Bored it out 40 with 11-1 flat top wiseco
Jetted the carb to a stage 3 (took me 3wks to find it)
Aean exhaust
2 in lift
28 in backs on the way, with gorilla axles in the front durablue in the rear. Here is my little problem (its huge it when I get in the mud) with my snorkel. It bogs down at full throttle in gear will take it in neutral, I used 2in pipe and 2in gas neck rubber hose to build mine. I put some tape over the end of it and it ran just fine, I just don't wanna leave tape over the end of my snorkel. I was thinking if I am getting too much air could I increase the fuel to even it out? I am already running the biggest jet I can find. I was thinking of drilling the main out with just a little larger drill bit that will fit now. This is my first snorkel job really the first quad upgrade job its been something else hoping this is my last obstacle on this build. Any opinions on that?

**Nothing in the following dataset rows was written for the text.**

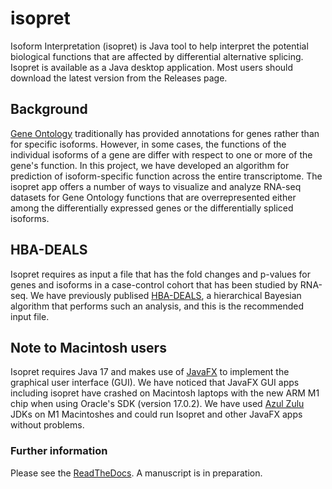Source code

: # isopret

Isoform Interpretation (isopret) is Java tool to help interpret the potential biological
functions that are affected by differential alternative splicing. Isopret is
available as a Java desktop application. Most users should download the latest version from the
Releases page.



## Background
[Gene Ontology](http://geneontology.org/) traditionally has provided
annotations for genes rather than for specific isoforms. However, in 
some cases, the functions of the individual isoforms of a gene are 
differ with respect to one or more of the gene's function. In this project,
we have developed an algorithm for prediction of isoform-specific function
across the entire transcriptome. The isopret app offers a number of
ways to visualize and analyze RNA-seq datasets for Gene Ontology
functions that are overrepresented either among the differentially
expressed genes or the differentially spliced isoforms.

## HBA-DEALS
Isopret requires as input a file that has the fold changes and p-values
for genes and isoforms in a case-control cohort that has been studied
by RNA-seq. We have previously publised [HBA-DEALS](https://genomebiology.biomedcentral.com/articles/10.1186/s13059-020-02072-6),
a hierarchical Bayesian algorithm that performs such an analysis, and this
is the recommended input file.

## Note to Macintosh users

Isopret requires Java 17 and makes use of [JavaFX](https://openjfx.io/) to implement the
graphical user interface (GUI). We have noticed that JavaFX GUI apps including isopret have crashed on
Macintosh laptops with the new ARM M1 chip when using Oracle's SDK (version 17.0.2). We
have used [Azul Zulu](https://www.azul.com/downloads/?package=jdk) JDKs on M1 Macintoshes and
could run Isopret and other JavaFX apps without problems.


### Further information

Please see the [ReadTheDocs](https://isopret.readthedocs.io/en/latest/).
A manuscript is in preparation.




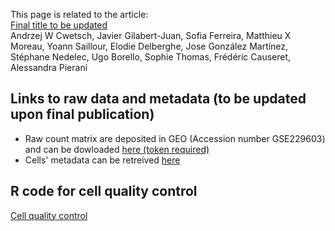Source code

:This page is related to the article:  
[Final title to be updated]()  
Andrzej W Cwetsch, Javier Gilabert-Juan, Sofia Ferreira, Matthieu X Moreau, Yoann Saillour, Elodie Delberghe, Jose González Martínez, Stéphane Nedelec, Ugo Borello, Sophie Thomas, Frédéric Causeret, Alessandra Pierani

## Links to raw data and metadata (to be updated upon final publication)
- Raw count matrix are deposited in GEO (Accession number GSE229603) and can be dowloaded [here (token required)](https://www.ncbi.nlm.nih.gov/geo/query/acc.cgi?acc=GSE229603)  
- Cells' metadata can be retreived [here](https://github.com/fcauseret/septum/tree/main/Metadata)  


## R code for cell quality control
[Cell quality control](./QualityControl/Septum_QC.html)  
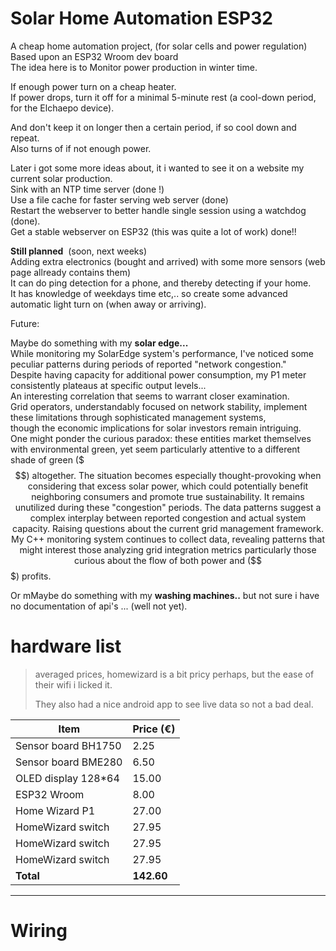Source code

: # Solar Home Automation ESP32

A cheap home automation project, (for solar cells and power regulation)  
Based upon an ESP32 Wroom dev board  
The idea here is to Monitor power production in winter time.

If enough power turn on a cheap heater.  
If power drops, turn it off for a minimal 5-minute rest (a cool-down period, for the Elchaepo device).

And don't keep it on longer then a certain period, if so cool down and repeat.  
Also turns of if not enough power.

Later i got some more ideas about, it i wanted to see it on a website my current solar production.  
Sink with an NTP time server (done !)  
Use a file cache for faster serving web server (done)  
Restart the webserver to better handle single session using a watchdog (done).  
Get a stable webserver on ESP32 (this was quite a lot of work) done!!

**Still planned**  (soon, next weeks)  
Adding extra electronics (bought and arrived) with some more sensors (web page allready contains them)  
It can do ping detection for a phone, and thereby detecting if your home.  
It has knowledge of weekdays time etc,.. so create some advanced automatic light turn on (when away or arriving).

Future:

Maybe do something with my **solar edge...**  
While monitoring my SolarEdge system's performance, I've noticed some peculiar patterns during periods of reported "network congestion."  
Despite having capacity for additional power consumption, my P1 meter consistently plateaus at specific output levels...  
An interesting correlation that seems to warrant closer examination.  
Grid operators, understandably focused on network stability, implement these limitations through sophisticated management systems,  
though the economic implications for solar investors remain intriguing.  
One might ponder the curious paradox: these entities market themselves with environmental green, yet seem particularly attentive to a different shade of green ($$$) altogether.  
The situation becomes especially thought-provoking when considering that excess solar power, which could potentially benefit neighboring consumers and promote true sustainability.  
It remains unutilized during these "congestion" periods. The data patterns suggest a complex interplay between reported congestion and actual system capacity.  
Raising questions about the current grid management framework.  
My C++ monitoring system continues to collect data, revealing patterns that might interest those analyzing grid integration metrics  
particularly those curious about the flow of both power and ($$$) profits.

Or mMaybe do something with my **washing machines..** but not sure i have no documentation of api's ... (well not yet).

# hardware list

> averaged prices, homewizard is a bit pricy perhaps, but the ease of their wifi i licked it.
>
> They also had a nice android app to see live data so not a bad deal.

| Item | Price (€) |
| --- | --- |
| Sensor board BH1750 | 2.25 |
| Sensor board BME280 | 6.50 |
| OLED display 128\*64 | 15.00 |
| ESP32 Wroom | 8.00 |
| Home Wizard P1 | 27.00 |
| HomeWizard switch | 27.95 |
| HomeWizard switch | 27.95 |
| HomeWizard switch | 27.95 |
| **Total** | **142.60** |

---

# Wiring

---------- Post added at 09:01 PM ---------- Previous post was at 08:57 PM ----------

Since mudnats is my 30th birthday trip I have already got permission from the woman that if I tear it up the first day I can get a new one. I don't wanna after all the work I have put in her, but I looked at the 13 xmr oooooo weeee that thing is nice.


----------



## Polaris425 (Dec 16, 2004)

Mine ran fine w/ a 2" snorkel. Stock jets. You could put a reducer in the end of the pipe. That might restrict just enough.


----------



## Cal3bCart3r (Mar 5, 2012)

I have a 1 1/"2 coming off the airbox up to the seat then a 2" pipe up a lil and mine runs perfect, stock jets


----------



## tuffduff (Nov 7, 2012)

Ok I am gonna try to reduce it and see what happens thanks. I will be putting up picks in a couple days.


----------



## Cal3bCart3r (Mar 5, 2012)

Heres how ive done mine http://www.mudinmyblood.net/forum/showthread.php?t=18083


----------



## Cal3bCart3r (Mar 5, 2012)

u ever figure this out?


----------



## tuffduff (Nov 7, 2012)

Oh yeah I got it figured out. I drilled the main jet out with a drill bit. Found the one that fit it then went one size over. While I was pulling the carb apart some how I damaged the drain screw then I fixed that with a litte ingenuity ( weed fuel hose ). I went and picked up a AC 700 today got big plans for this one as well dont think I will get it done by mudnats but its coming anyway. Just incase I tear the popo up and can't find a part.


----------



## Cal3bCart3r (Mar 5, 2012)

i hear ya .... some john deere parts are interchangeable with out 425's  just a heads up ....


----------